Gordon Baxter once had a column in Car and Drive "That Old Black Healey" where he said you could take a corner so sharply, you could tuck it up under your armpit.

The full title of the column was: That Old Black Healey that I knew so well. That Old Black Healey would go like....
 
My bugeye had too much oversteer, until I installed the front sway bar.....what suspension do you have on it? Scott in CA
 
I learned the hard way when I was 17 years old. I lifted off the accelerated quickly in my Supra as the rear started to step out. As soon as I lifted the rear of the car drug itself up in to the field, hit a stump and flipped. Honestly, I might have been doomed anyway since it was an off camber curve that had gravel washed into it. Young and dumb. If I had not lifted I may have just ended up in the ditch instead of on my head.

My Sprite has a 3/4" front sway bar and standard front springs. The oversteer is very predictable now that I have stiffer springs on the back to help with axle location.
 
I wouldn’t be able to predict with so many modifications to the Bugeye of how it’s over steer characteristics will perform, that day will be here soon. However, in comparison to the Caterham I would hope similar in some aspects but very different in others. But I do love its ability to power drift being that it has a 100hp more that the Bugeye and 250 pounds lighter. What an ADRENALINE RUSH!!
 
I have a stock suspension. The rear springs are new. I have a new set of rear shocks sitting in a box waiting to be installed. Then, I'll start working on the front end and put a new set up there as well.

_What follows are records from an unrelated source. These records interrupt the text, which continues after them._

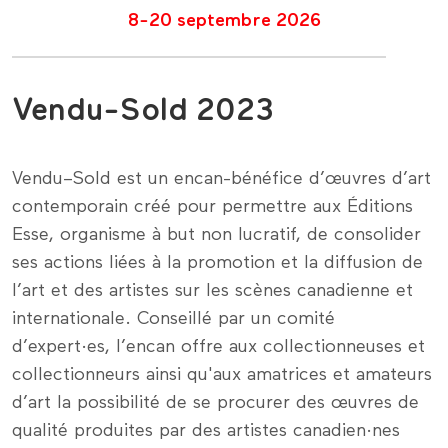
8-20 septembre 2026
Vendu-Sold 2023
Vendu–Sold est un encan-bénéfice d’œuvres d’art
contemporain créé pour permettre aux Éditions
Esse, organisme à but non lucratif, de consolider
ses actions liées à la promotion et la diffusion de
l’art et des artistes sur les scènes canadienne et
internationale. Conseillé par un comité
d’expert·es, l’encan offre aux collectionneuses et
collectionneurs ainsi qu'aux amatrices et amateurs
d’art la possibilité de se procurer des œuvres de
qualité produites par des artistes canadien·nes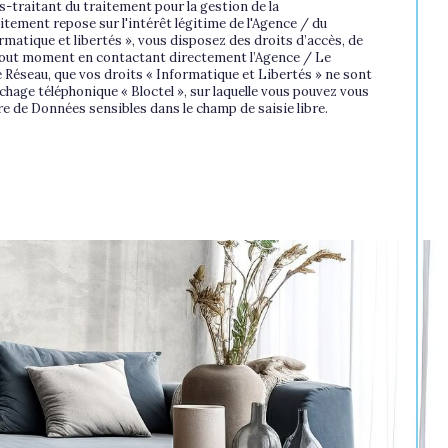
-traitant du traitement pour la gestion de la
tement repose sur l'intérêt légitime de l'Agence / du
matique et libertés », vous disposez des droits d’accès, de
à tout moment en contactant directement l’Agence / Le
e Réseau, que vos droits « Informatique et Libertés » ne sont
hage téléphonique « Bloctel », sur laquelle vous pouvez vous
re de Données sensibles dans le champ de saisie libre.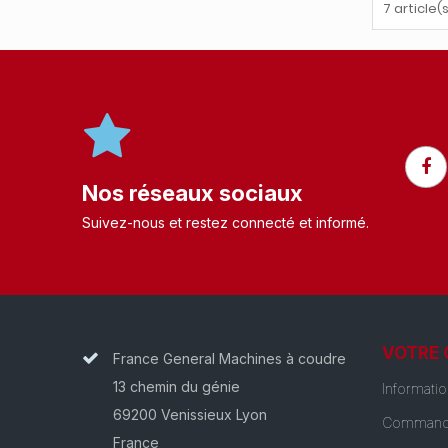
7 article(
Nos réseaux sociaux
Suivez-nous et restez connecté et informé.​
VOTRE
France General Machines à coudre
13 chemin du génie
Informati
69200 Venissieux Lyon
Command
France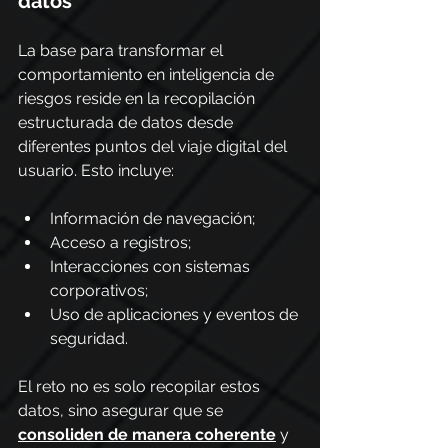
datos
La base para transformar el 
comportamiento en inteligencia de 
riesgos reside en la recopilación 
estructurada de datos desde 
diferentes puntos del viaje digital del 
usuario. Esto incluye:
Información de navegación;
Acceso a registros;
Interacciones con sistemas 
corporativos;
Uso de aplicaciones y eventos de 
seguridad.
El reto no es solo recopilar estos 
datos, sino asegurar que se 
consoliden de manera coherente
 y 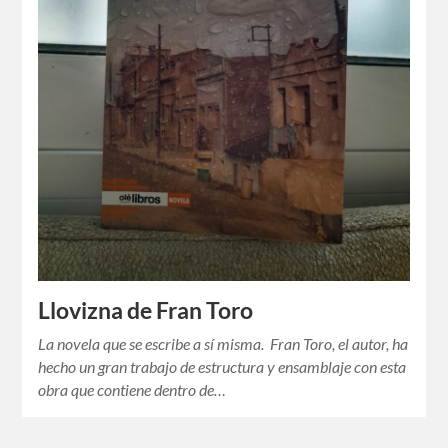
Llovizna de Fran Toro
La novela que se escribe a sí misma. Fran Toro, el autor, ha
hecho un gran trabajo de estructura y ensamblaje con esta
obra que contiene dentro de…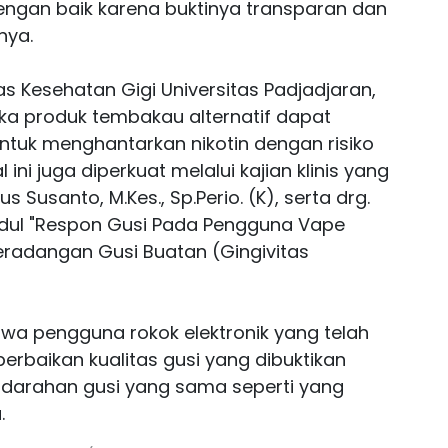
engan baik karena buktinya transparan dan
nya.
as Kesehatan Gigi Universitas Padjadjaran,
jika produk tembakau alternatif dapat
ntuk menghantarkan nikotin dengan risiko
ini juga diperkuat melalui kajian klinis yang
s Susanto, M.Kes., Sp.Perio. (K), serta drg.
udul "Respon Gusi Pada Pengguna Vape
eradangan Gusi Buatan (Gingivitas
ahwa pengguna rokok elektronik yang telah
erbaikan kualitas gusi yang dibuktikan
darahan gusi yang sama seperti yang
.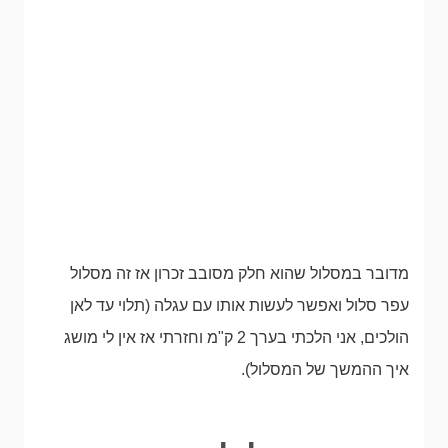
מדובר במסלול שהוא חלק מסובב זכרון אז זה מסלול
עפר סלול ואפשר לעשות אותו עם עגלה (תלוי עד לאן
הולכים, אני הלכתי בערך 2 ק"מ וחזרתי אז אין לי מושג
איך ההמשך של המסלול).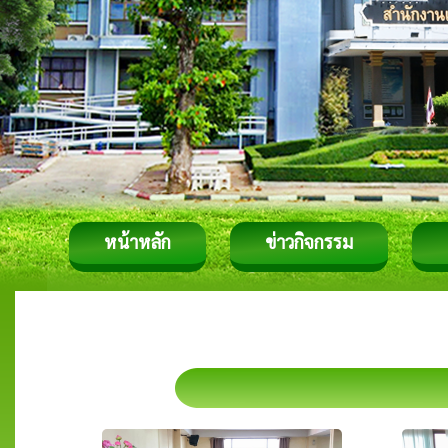
หน้าหลัก
ข่าวกิจกรรม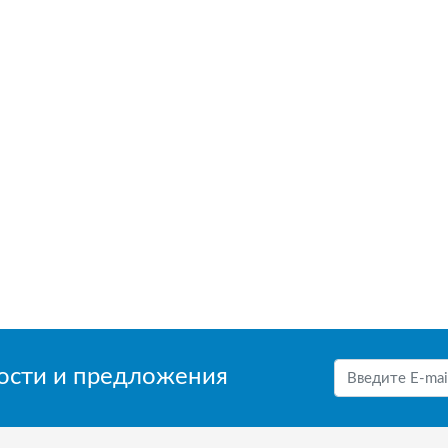
вости и предложения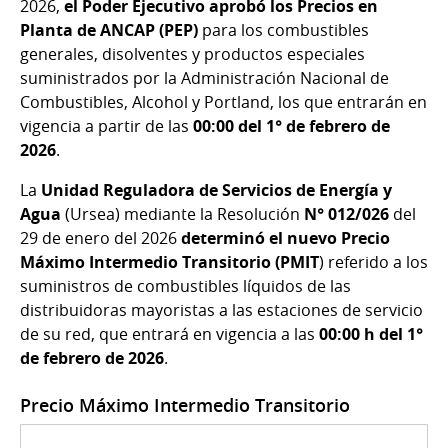
2026,
el Poder Ejecutivo aprobó los Precios en
Planta de ANCAP (PEP)
para los combustibles
generales, disolventes y productos especiales
suministrados por la Administración Nacional de
Combustibles, Alcohol y Portland, los que entrarán en
vigencia a partir de las
00:00 del 1° de febrero de
2026
.
La
Unidad Reguladora de Servicios de Energía y
Agua
(Ursea) mediante la Resolución
N° 012/026
del
29 de enero del 2026
determinó el nuevo Precio
Máximo Intermedio Transitorio (PMIT
) referido a los
suministros de combustibles líquidos de las
distribuidoras mayoristas a las estaciones de servicio
de su red, que entrará en vigencia a las
00:00 h del 1°
de febrero de 2026
.
Precio Máximo Intermedio Transitorio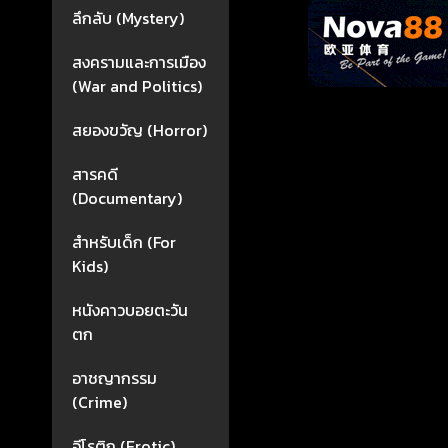
ลึกลับ (Mystery)
สงครามและการเมือง
(War and Politics)
สยองขวัญ (Horror)
สารคดี
(Documentary)
สำหรับเด็ก (For
Kids)
หนังคาวบอยตะวัน
ตก
อาชญากรรม
(Crime)
อีโรติก (Erotic)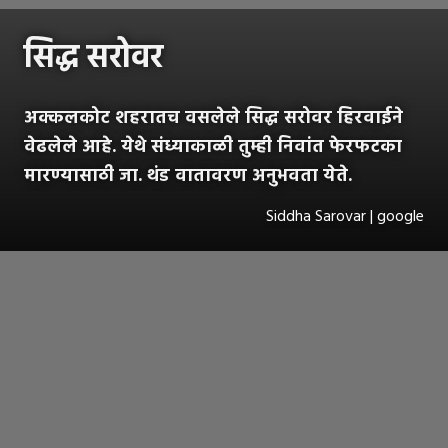
सिद्ध सरोवर
अक्कलकोट शहरातच वसलेले सिद्ध सरोवर हिरवाईने
वेढलेले आहे. येथे संध्याकाळी तुम्ही निवांत फेरफटका
मारण्यासाठी जा. थंड वातावरण अनुभवता येते.
Siddha Sarovar | google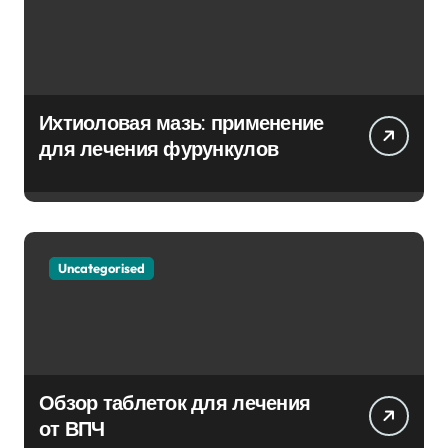
Ихтиоловая мазь: применение
для лечения фурункулов
Uncategorised
Обзор таблеток для лечения
от ВПЧ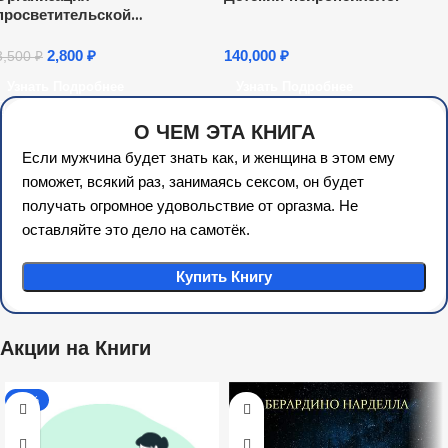
просветительской
деятельности с родителями
(законными
2,800
₽
140,000
₽
3,500
₽
представителями) детей
Узнать Подробнее
Узнать Подробнее
дошкольного возраста,
посещающих ДОО (72 ч.)
О ЧЕМ ЭТА КНИГА
Если мужчина будет знать как, и женщина в этом ему
поможет, всякий раз, занимаясь сексом, он будет
получать огромное удовольствие от оргазма. Не
оставляйте это дело на самотёк.
Купить Книгу
Акции на Книги
-17%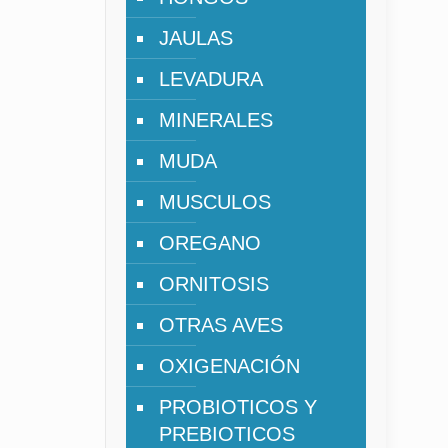
JAULAS
LEVADURA
MINERALES
MUDA
MUSCULOS
OREGANO
ORNITOSIS
OTRAS AVES
OXIGENACIÓN
PROBIOTICOS Y
PREBIOTICOS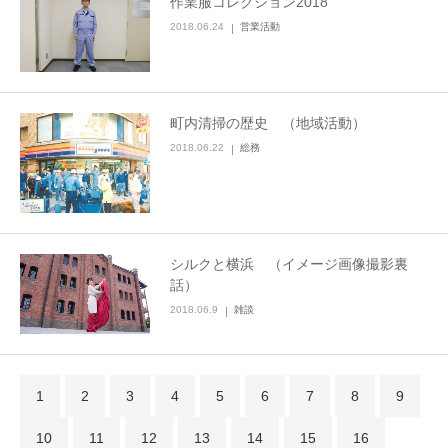
作業服コレクション2018
2018.06.24
営業活動
町内清掃の歴史 （地域活動）
2018.06.22
総務
シルクと横浜 （イメージ画像撮影裏
話）
2018.06.9
雑談
1
2
3
4
5
6
7
8
9
10
11
12
13
14
15
16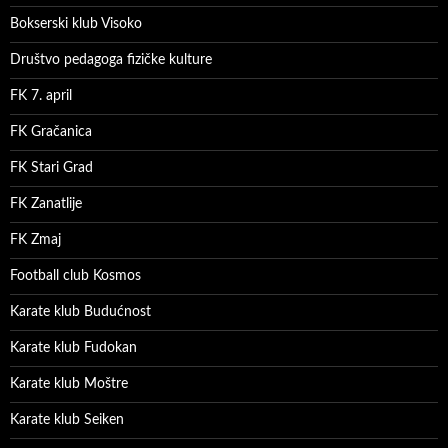
Bokserski klub Visoko
Društvo pedagoga fizičke kulture
FK 7. april
FK Gračanica
FK Stari Grad
FK Zanatlije
FK Zmaj
Football club Kosmos
Karate klub Budućnost
Karate klub Fudokan
Karate klub Moštre
Karate klub Seiken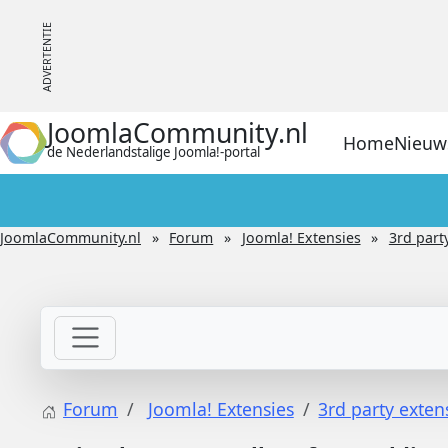
JoomlaCommunity.nl
Home
Nieuw
de Nederlandstalige Joomla!-portal
JoomlaCommunity.nl
Forum
Joomla! Extensies
3rd part
Forum
Joomla! Extensies
3rd party exten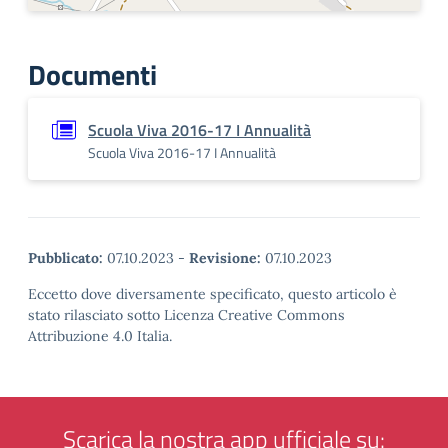
Documenti
Scuola Viva 2016-17 I Annualità
Scuola Viva 2016-17 I Annualità
Pubblicato:
07.10.2023
-
Revisione:
07.10.2023
Eccetto dove diversamente specificato, questo articolo è
stato rilasciato sotto Licenza Creative Commons
Attribuzione 4.0 Italia.
Scarica la nostra app ufficiale su: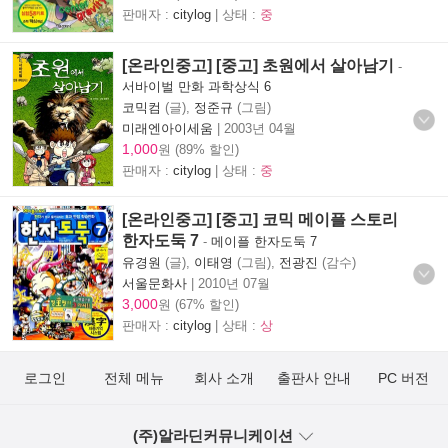
판매자 :
citylog
| 상태 :
중
[온라인중고] [중고] 초원에서 살아남기
-
서바이벌 만화 과학상식 6
코믹컴
(글),
정준규
(그림)
미래엔아이세움
|
2003년 04월
1,000
원 (89% 할인)
판매자 :
citylog
| 상태 :
중
[온라인중고] [중고] 코믹 메이플 스토리
한자도둑 7
-
메이플 한자도둑 7
유경원
(글),
이태영
(그림),
전광진
(감수)
서울문화사
|
2010년 07월
3,000
원 (67% 할인)
판매자 :
citylog
| 상태 :
상
로그인
전체 메뉴
회사 소개
출판사 안내
PC 버전
(주)알라딘커뮤니케이션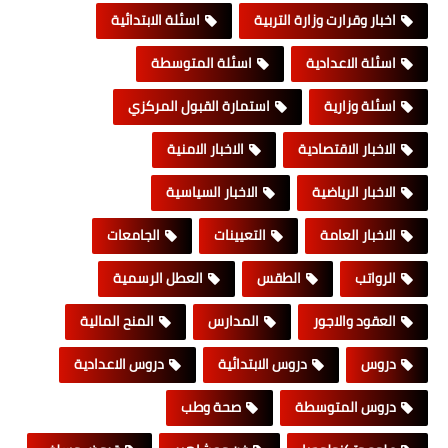
اخبار وقرارت وزارة التربية
اسئلة الابتدائية
اسئلة الاعدادية
اسئلة المتوسطة
اسئلة وزارية
استمارة القبول المركزي
الاخبار الاقتصادية
الاخبار الامنية
الاخبار الرياضية
الاخبار السياسية
الاخبار العامة
التعيينات
الجامعات
الرواتب
الطقس
العطل الرسمية
العقود والاجور
المدارس
المنح المالية
دروس
دروس الابتدائية
دروس الاعدادية
دروس المتوسطة
صحة وطب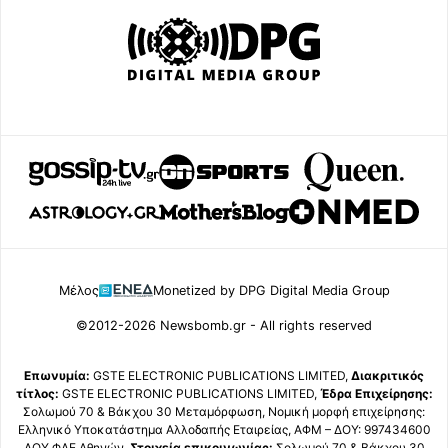
Μέλος
Monetized by DPG Digital Media Group
©2012-2026 Newsbomb.gr - All rights reserved
Επωνυμία:
GSTE ELECTRONIC PUBLICATIONS LIMITED,
Διακριτικός
τίτλος:
GSTE ELECTRONIC PUBLICATIONS LIMITED,
Έδρα Επιχείρησης:
Σολωμού 70 & Βάκχου 30 Μεταμόρφωση, Νομική μορφή επιχείρησης:
Ελληνικό Υποκατάστημα Αλλοδαπής Εταιρείας, ΑΦΜ – ΔΟΥ: 997434600
ΔΟΥ ΦΑΕ Αθηνών,
Στοιχεία επικοινωνίας:
Σολωμού 70 & Βάκχου 30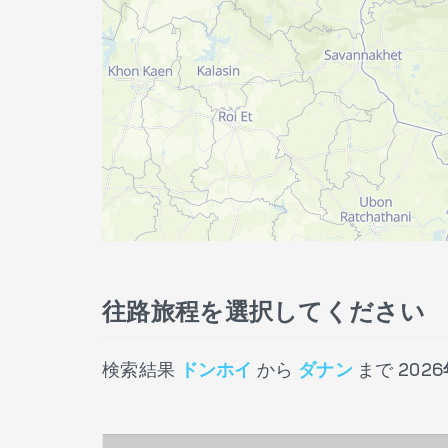
往路旅程を選択してください
検索結果
ドンホイ
から
ダナン
まで
2026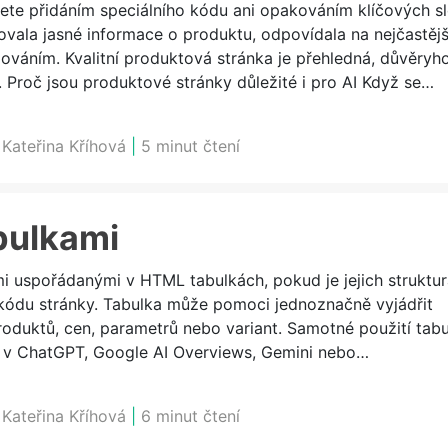
ete přidáním speciálního kódu ani opakováním klíčových sl
ovala jasné informace o produktu, odpovídala na nejčastějš
ováním. Kvalitní produktová stránka je přehledná, důvěryh
. Proč jsou produktové stránky důležité i pro AI Když se…
:
Kateřina Kříhová
|
5 minut čtení
abulkami
 uspořádanými v HTML tabulkách, pokud je jejich struktur
kódu stránky. Tabulka může pomoci jednoznačně vyjádřit
produktů, cen, parametrů nebo variant. Samotné použití tab
ci v ChatGPT, Google AI Overviews, Gemini nebo…
:
Kateřina Kříhová
|
6 minut čtení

The oversteer is not scary, just something that takes some getting used to after the legion of understeering cars that I've previously owned. It's actually quite a bit of fun to drive an oversteering car.
 
Most of us are old enough to have learned to drive on a rear wheel drive car, and Sprite handling is closer to what we learned on than front drivers. Most iron out of Detroit had understeer dialed in, as it has been deemed "safer" and easier to manage, but adding power in the corners still helps, unlike front drivers which plow, and plow MORE when you add power. (As an aside, if you brake AND gas with a front drive car you can actually four wheel drift it. The brakes have a gyroscopic effect on the wheels. Add more brake to tighten the line and less to swing out as you exit the corner as you keep pouring on the gas!)

All that said, aside from (the much needed) front sway bar, be sure to keep more pressure (by about two PSI) in the rear tires than the front. That's the cheapest way to manage the tail happy Spridget. (Also as an aside, that was the biggest problem with the Corvair. Chevrolet recommended differing pressures front and rear as with the sprite, but people didn't follow that specification and the car then had "wicked" handling.